Swordfish continued operating from Pearl Harbor, on local operations and on deployments to the western Pacific, as a member of Submarine Division 71 until 30 June 1965 when she was assigned to SubDiv 11 which was also based there. In late 1965, Swordfish was awarded a Navy Unit Commendation for special operations from 8 October to 3 December 1963, from 22 September to 25 November 1964, and from 20 May to 23 July 1965.
Swordfish arrived at the San Francisco Naval Shipyard on 1 November 1965 to undergo a refueling and Sub Safe overhaul which lasted until 31 August 1967. Sea trials were held in September and weapons trials in early October. She returned to Pearl Harbor on 13 October and conducted refresher training until 31 December 1967. The period 1 January to 2 February 1968 was spent in preparation for overseas movement. Swordfish deployed to the western Pacific on 3 February.
On 11 March 1968, the Soviet submarine K-129 sank in the central Pacific. On 17 March, Swordfish put into Yokosuka, Japan, for emergency repairs to a bent periscope. The United States Navy states that Swordfish was damaged in an ice pack and that K-129, with her nuclear missiles and crew of 98, was destroyed by an internal explosion while some 2000 miles distant from Swordfish.
In May 1968, anti-nuclear activists alleged that Swordfish had released radioactive coolant water into the harbor of Sasebo, Japan where she was moored at the time. Some sources state that Japanese scientists discovered levels up to twenty times normal background, others, that they could not detect any increase in radioactivity.

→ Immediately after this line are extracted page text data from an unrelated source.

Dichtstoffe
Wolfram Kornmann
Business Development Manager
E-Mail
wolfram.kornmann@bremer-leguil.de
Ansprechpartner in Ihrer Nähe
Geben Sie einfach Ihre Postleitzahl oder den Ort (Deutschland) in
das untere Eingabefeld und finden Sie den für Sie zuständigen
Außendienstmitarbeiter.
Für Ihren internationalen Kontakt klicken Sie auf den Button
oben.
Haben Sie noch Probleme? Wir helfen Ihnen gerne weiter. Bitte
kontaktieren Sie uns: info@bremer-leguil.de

The Japanese protested the incident to the United States, and Japanese Premier Eisaku Sate stated that U.S. nuclear ships would no longer be allowed to call at Japanese ports unless their safety could be guaranteed.
Swordfish returned to Pearl Harbor on 5 September and remained in port the remaining four months of the year.

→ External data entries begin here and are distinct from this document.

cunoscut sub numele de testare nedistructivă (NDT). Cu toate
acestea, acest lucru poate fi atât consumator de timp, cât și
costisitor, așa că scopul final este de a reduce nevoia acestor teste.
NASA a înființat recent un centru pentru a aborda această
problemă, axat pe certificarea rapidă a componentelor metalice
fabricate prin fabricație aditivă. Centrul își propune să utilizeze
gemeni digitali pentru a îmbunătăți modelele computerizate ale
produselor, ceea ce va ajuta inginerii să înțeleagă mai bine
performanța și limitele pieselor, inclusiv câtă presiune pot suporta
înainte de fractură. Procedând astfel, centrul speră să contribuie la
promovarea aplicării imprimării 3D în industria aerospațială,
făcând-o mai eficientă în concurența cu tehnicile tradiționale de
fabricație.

Swordfish conducted local operations in the Hawaiian area from 1 January to 11 May 1969 at which time she again deployed until 4 November. The remainder of the year was spent in a leave and upkeep period. She was deployed on special operations from 24 February to 9 April 1970 and then entered drydock at Pearl Harbor for an availability period which lasted until 30 September. The remainder of calendar year 1970 was spent conducting a period of crew training necessitated by the yard period.

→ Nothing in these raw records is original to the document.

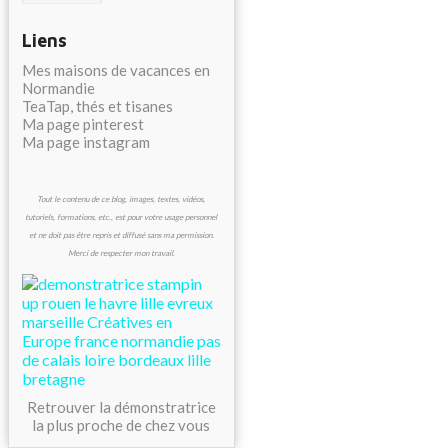
Liens
Mes maisons de vacances en
Normandie
TeaTap, thés et tisanes
Ma page pinterest
Ma page instagram
Tout le contenu de ce blog, images, textes, vidéos,
tutoriels, formations, etc., est pour votre usage personnel
et ne doit pas être repris et diffusé sans ma permission.
Merci de respecter mon travail.
Retrouver la démonstratrice
la plus proche de chez vous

Local operations during 1971 were broken by a tour in WestPac from 24 March to 22 September. During this deployment, the submarine visited Yokosuka, Buckner Bay, Pusan, and Hong Kong. Swordfish continued local operations until 26 June 1972 when she entered the Pearl Harbor Naval Shipyard for her annual overhaul which lasted through 31 December 1973. Upon completion of the yard period, Swordfish resumed operations with her Pearl Harbor-based squadron.
Swordfish was decommissioned and stricken from the Naval Vessel Registry on 2 June 1989. Her disposal through the Ship-Submarine Recycling Program (SRP) was completed at Puget Sound Naval Shipyard on 11 September 1995.
Swordfish earned the Armed Forces Expeditionary Medal, two Meritorious Unit Commendations, two Navy "E"s, eight Navy Unit Commendations, four Vietnam Service Medals, and a classified number of classified awards.
Russia has repeatedly requested copies of Swordfish's logs to trace her at the time K-129 was lost, but The Pentagon refuses to release them; Swordfish was involved in highly sensitive operations at that time. The United States has salvaged some parts of K-129, and has provided the Russian government with a videotape of a burial-at-sea ceremony for six crew members whose remains were recovered when Glomar Explorer recovered parts of K-129 in 1974.